SUPPLIED PASSAGE
Segment Open
How to add an object to a hash map

I have a func creating an object with Command::new(). I want to add the result to a hashmap keyed by pid and I'm confused how to do it.

here is the toy code I'm playing with:

use std::collections::HashMap;
use std::io::{self};
use std::process::Command;
use std::process::Child;

fn execute(children: &mut HashMap<u32, Child>, arg: &str) {
    let child = Command::new("/usr/bin/echo")
        .arg(arg)
        .spawn();

    match child {
        Ok(child) => {
            // QUESTION: this appears to work, but should be &child to avoid copying?
            // doing merely that fails claiming the lifetime expires, so how do I handle child
            // above to make it work?
            children.insert(child.id(), child);
        }
        Err(err) => {
            eprintln!("failed to spawn: {}", err);
        }
    }
}

fn main() {
    let mut children: HashMap<u32, Child> = HashMap::new();

    let stdin = io::stdin();
    for line in stdin.lines() {
        let input = String::from(&line.unwrap());
        for word in input.split_whitespace() {
            execute(&mut children, word);
        }
    }

    dbg!(&children);
}

Converting hash type to HashMap<u32, &Child> and inserting &Child gives me:

error[E0597]: child does not live long enough
--> src/main.rs:15:41
|
6 | fn execute(children: &mut HashMap<u32, &Child>, arg: &str) {
| - let's call the lifetime of this reference '1
...
Segment Closed
WORK TO COMPLETE
In the hash map passage, what program path does the toy code pass to Command::new()?

GIVEN ENTRIES
Segment Open
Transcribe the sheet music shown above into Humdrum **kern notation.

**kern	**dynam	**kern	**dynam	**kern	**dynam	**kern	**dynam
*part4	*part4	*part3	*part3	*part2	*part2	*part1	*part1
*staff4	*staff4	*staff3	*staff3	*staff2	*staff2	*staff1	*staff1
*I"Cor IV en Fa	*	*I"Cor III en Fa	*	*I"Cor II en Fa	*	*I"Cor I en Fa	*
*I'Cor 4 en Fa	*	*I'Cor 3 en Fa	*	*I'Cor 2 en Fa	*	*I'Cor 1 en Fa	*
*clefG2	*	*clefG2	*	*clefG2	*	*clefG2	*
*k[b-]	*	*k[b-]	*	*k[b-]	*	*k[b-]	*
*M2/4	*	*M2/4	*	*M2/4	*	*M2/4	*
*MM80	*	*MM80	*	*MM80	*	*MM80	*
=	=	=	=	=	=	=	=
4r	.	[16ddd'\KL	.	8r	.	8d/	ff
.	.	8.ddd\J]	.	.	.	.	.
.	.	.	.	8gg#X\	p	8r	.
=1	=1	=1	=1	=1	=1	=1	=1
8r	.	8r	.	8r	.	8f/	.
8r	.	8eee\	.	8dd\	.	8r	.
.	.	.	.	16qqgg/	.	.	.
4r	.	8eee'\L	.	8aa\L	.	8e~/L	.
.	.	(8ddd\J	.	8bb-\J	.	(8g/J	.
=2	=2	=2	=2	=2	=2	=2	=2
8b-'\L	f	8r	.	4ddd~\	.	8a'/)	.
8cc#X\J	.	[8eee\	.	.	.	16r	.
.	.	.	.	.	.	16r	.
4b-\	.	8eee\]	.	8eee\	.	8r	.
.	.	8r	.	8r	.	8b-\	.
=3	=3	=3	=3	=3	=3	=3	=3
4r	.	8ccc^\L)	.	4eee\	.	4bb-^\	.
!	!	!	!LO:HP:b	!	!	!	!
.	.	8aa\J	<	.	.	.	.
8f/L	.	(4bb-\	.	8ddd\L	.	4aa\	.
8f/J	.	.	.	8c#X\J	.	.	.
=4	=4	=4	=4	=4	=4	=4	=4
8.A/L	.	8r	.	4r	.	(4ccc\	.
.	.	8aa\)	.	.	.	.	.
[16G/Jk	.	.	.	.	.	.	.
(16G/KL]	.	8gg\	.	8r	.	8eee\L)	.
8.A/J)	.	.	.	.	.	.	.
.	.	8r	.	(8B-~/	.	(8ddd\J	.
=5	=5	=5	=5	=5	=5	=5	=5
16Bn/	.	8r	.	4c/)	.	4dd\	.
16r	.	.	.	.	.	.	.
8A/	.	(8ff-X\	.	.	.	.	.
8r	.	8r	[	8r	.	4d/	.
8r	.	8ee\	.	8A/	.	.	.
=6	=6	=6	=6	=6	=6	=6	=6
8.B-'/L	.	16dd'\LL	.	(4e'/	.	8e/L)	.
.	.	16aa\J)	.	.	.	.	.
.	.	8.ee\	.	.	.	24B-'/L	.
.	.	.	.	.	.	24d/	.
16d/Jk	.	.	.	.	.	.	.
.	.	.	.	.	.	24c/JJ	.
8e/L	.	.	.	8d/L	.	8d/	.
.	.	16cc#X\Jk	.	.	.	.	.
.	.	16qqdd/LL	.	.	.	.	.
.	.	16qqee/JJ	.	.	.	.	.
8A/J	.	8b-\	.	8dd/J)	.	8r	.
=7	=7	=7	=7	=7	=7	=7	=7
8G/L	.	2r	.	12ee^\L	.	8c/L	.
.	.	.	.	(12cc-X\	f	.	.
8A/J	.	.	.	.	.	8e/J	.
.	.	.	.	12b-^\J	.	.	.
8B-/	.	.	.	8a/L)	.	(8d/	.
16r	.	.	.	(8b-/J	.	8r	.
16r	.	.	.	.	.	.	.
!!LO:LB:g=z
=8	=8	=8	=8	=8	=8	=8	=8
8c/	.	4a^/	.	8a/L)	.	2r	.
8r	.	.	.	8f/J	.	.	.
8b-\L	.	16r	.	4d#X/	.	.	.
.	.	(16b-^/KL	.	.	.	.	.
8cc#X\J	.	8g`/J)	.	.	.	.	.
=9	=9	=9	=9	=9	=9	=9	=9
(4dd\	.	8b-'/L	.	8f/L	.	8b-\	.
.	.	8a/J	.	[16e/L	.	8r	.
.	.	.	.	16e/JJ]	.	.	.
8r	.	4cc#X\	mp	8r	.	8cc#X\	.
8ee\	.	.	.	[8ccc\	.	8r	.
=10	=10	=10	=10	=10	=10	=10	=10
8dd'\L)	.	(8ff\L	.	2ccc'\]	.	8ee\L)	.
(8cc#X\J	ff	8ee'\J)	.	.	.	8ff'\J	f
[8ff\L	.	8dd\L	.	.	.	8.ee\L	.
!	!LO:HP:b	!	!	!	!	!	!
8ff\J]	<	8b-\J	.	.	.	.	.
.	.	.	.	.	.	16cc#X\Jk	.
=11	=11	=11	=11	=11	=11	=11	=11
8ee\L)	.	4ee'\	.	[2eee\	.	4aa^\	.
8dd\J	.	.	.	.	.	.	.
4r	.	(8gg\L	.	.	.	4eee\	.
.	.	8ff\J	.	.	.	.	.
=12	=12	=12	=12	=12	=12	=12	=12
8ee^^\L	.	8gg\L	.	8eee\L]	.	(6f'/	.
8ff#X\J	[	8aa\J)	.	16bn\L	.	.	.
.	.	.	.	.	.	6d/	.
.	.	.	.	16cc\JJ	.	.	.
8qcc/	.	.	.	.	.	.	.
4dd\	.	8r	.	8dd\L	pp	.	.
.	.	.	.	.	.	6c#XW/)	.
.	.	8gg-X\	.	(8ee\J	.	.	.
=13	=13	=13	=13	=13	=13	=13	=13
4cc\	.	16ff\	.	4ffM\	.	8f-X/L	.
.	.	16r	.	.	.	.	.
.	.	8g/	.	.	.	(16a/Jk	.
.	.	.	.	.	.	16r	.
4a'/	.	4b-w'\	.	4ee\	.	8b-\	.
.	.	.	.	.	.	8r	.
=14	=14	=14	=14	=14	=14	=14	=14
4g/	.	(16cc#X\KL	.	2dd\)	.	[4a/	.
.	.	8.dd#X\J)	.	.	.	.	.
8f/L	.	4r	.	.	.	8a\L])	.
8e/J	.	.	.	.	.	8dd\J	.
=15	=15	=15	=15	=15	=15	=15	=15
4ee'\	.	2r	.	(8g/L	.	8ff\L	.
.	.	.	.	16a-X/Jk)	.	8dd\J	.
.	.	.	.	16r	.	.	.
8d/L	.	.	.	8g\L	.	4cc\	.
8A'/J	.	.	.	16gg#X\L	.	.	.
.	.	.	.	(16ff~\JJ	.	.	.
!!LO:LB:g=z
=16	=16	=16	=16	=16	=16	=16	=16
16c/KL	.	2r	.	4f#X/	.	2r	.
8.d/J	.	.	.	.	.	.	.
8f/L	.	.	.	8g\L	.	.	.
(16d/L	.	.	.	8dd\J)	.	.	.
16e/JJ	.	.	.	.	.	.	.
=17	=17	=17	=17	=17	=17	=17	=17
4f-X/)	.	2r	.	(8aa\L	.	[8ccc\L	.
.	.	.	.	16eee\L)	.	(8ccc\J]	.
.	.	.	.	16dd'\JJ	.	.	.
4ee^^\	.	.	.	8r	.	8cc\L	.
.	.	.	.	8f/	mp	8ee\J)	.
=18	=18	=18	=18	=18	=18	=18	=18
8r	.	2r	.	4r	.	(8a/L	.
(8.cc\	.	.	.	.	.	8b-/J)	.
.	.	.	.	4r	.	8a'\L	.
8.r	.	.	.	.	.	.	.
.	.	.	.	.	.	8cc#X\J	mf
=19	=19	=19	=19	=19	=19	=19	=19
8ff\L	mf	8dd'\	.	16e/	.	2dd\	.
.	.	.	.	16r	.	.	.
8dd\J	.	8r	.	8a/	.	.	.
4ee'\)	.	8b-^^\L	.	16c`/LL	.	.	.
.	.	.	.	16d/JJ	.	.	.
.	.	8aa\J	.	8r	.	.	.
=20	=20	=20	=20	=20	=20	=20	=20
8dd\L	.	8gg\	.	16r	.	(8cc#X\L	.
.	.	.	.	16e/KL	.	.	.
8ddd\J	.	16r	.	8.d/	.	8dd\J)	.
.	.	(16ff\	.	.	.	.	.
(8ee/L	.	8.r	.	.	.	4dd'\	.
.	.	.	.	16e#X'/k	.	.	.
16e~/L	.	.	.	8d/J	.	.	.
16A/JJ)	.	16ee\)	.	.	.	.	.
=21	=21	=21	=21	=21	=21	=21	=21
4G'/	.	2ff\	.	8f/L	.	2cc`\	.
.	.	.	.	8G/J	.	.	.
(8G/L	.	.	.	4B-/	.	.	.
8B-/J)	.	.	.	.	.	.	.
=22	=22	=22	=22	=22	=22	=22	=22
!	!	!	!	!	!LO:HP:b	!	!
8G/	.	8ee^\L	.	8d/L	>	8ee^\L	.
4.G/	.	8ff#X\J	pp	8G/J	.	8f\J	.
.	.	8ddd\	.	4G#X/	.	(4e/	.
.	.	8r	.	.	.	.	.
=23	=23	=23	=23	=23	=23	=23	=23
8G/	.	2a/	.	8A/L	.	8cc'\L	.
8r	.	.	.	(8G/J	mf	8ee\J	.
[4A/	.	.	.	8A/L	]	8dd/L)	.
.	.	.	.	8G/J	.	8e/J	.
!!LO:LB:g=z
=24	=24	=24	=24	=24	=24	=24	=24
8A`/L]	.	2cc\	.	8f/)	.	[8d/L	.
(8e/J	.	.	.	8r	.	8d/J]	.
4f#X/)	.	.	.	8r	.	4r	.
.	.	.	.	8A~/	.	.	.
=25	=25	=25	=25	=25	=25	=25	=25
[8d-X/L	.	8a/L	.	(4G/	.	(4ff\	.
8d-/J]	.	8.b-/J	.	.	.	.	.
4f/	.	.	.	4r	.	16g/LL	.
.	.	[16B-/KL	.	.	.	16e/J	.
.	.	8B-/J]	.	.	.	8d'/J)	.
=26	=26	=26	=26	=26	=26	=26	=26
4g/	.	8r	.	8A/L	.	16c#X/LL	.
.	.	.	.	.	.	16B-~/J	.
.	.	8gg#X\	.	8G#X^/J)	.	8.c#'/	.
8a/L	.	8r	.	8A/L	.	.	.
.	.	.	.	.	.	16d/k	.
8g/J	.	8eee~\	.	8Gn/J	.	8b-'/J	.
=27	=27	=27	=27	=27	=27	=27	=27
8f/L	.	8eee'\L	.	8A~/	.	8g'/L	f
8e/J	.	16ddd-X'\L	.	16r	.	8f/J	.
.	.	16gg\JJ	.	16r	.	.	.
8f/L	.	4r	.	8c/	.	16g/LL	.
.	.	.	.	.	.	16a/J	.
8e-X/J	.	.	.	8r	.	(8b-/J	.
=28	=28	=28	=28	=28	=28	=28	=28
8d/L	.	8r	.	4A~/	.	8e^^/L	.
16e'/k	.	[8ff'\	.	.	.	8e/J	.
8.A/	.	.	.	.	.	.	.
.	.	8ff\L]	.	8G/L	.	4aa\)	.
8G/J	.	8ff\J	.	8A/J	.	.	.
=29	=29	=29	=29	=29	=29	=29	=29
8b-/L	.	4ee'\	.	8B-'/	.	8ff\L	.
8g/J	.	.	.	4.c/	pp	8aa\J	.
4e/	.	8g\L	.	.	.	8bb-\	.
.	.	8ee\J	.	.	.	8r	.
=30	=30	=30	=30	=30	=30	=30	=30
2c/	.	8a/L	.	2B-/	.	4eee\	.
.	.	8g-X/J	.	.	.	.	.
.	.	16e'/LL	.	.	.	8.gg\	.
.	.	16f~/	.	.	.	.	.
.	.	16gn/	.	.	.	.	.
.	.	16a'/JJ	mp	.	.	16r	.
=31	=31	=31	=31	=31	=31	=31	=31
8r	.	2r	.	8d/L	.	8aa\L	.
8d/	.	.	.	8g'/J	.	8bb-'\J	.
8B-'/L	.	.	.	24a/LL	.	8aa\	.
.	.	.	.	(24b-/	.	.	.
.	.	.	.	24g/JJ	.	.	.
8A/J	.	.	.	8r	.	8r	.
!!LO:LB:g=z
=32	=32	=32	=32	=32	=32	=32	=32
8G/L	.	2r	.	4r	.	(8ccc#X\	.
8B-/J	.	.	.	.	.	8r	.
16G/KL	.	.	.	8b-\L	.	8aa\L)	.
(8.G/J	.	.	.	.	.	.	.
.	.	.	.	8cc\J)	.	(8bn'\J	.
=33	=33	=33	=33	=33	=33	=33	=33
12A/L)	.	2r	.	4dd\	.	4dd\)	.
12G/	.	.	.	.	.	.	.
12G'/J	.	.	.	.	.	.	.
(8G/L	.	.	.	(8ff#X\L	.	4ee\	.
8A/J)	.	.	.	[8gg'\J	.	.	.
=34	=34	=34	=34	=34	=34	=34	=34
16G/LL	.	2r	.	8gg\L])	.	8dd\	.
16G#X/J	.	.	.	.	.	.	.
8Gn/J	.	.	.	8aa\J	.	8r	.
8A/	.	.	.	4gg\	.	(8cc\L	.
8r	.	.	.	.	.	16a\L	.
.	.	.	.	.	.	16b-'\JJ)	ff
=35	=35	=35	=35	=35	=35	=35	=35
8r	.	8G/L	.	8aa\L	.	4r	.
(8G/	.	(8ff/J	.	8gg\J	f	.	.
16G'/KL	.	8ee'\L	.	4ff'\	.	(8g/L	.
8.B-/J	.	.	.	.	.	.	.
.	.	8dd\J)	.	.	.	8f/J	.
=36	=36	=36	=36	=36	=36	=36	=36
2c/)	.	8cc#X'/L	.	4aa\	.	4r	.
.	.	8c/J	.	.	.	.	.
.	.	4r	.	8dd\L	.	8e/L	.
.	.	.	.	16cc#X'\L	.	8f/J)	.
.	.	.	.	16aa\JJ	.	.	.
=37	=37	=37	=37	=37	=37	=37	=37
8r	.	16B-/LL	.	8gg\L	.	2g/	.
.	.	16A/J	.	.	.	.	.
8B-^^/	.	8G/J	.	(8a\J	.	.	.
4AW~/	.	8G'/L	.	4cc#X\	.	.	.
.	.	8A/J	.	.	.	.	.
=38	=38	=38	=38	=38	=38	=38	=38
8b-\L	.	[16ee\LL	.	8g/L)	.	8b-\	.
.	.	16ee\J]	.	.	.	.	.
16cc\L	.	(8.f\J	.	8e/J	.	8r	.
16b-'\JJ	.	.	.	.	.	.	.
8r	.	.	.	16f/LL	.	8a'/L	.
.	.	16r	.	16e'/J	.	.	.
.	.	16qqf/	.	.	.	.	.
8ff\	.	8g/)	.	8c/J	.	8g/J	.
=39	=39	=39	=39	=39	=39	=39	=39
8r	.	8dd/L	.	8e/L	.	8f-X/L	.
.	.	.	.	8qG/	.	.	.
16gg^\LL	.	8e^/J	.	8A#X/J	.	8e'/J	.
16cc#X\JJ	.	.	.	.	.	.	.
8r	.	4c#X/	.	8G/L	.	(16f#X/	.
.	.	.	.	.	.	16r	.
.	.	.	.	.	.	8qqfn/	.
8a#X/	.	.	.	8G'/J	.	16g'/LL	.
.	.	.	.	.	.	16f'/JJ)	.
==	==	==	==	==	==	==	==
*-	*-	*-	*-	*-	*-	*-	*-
Segment Closed
RESPONSE TO THIS TASK
/usr/bin/echo